Collected data entries

****

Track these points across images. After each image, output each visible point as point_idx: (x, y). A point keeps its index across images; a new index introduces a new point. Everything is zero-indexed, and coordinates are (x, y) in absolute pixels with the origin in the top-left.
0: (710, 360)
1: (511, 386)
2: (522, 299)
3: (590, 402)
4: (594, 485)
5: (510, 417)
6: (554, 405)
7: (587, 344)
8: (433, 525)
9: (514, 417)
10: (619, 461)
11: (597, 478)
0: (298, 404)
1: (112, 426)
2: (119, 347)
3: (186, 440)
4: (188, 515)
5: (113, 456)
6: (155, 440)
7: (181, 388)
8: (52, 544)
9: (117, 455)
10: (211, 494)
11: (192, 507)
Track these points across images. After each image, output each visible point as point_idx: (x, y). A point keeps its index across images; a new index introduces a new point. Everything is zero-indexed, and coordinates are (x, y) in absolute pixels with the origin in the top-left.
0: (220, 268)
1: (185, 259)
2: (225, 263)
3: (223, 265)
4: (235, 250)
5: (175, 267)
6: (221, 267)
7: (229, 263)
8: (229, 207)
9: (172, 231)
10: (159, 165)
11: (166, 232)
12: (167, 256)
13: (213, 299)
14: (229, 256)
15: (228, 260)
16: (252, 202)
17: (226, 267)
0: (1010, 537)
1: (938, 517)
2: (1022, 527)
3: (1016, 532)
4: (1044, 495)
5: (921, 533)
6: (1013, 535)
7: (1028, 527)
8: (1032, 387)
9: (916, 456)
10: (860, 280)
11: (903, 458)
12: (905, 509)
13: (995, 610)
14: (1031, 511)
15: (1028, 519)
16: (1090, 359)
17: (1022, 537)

****

Repeat, word for word, all the lines above.

ANSWER SECTION ::
Track these points across images. After each image, output each visible point as point_idx: (x, y). A point keeps its index across images; a new index introduces a new point. Everything is zero-indexed, and coordinates are (x, y) in absolute pixels with the origin in the top-left.
0: (710, 360)
1: (511, 386)
2: (522, 299)
3: (590, 402)
4: (594, 485)
5: (510, 417)
6: (554, 405)
7: (587, 344)
8: (433, 525)
9: (514, 417)
10: (619, 461)
11: (597, 478)
0: (298, 404)
1: (112, 426)
2: (119, 347)
3: (186, 440)
4: (188, 515)
5: (113, 456)
6: (155, 440)
7: (181, 388)
8: (52, 544)
9: (117, 455)
10: (211, 494)
11: (192, 507)
Track these points across images. After each image, output each visible point as point_idx: (x, y). A point keeps its index across images; a new index introduces a new point. Everything is zero-indexed, and coordinates are (x, y) in absolute pixels with the origin in the top-left.
0: (220, 268)
1: (185, 259)
2: (225, 263)
3: (223, 265)
4: (235, 250)
5: (175, 267)
6: (221, 267)
7: (229, 263)
8: (229, 207)
9: (172, 231)
10: (159, 165)
11: (166, 232)
12: (167, 256)
13: (213, 299)
14: (229, 256)
15: (228, 260)
16: (252, 202)
17: (226, 267)
0: (1010, 537)
1: (938, 517)
2: (1022, 527)
3: (1016, 532)
4: (1044, 495)
5: (921, 533)
6: (1013, 535)
7: (1028, 527)
8: (1032, 387)
9: (916, 456)
10: (860, 280)
11: (903, 458)
12: (905, 509)
13: (995, 610)
14: (1031, 511)
15: (1028, 519)
16: (1090, 359)
17: (1022, 537)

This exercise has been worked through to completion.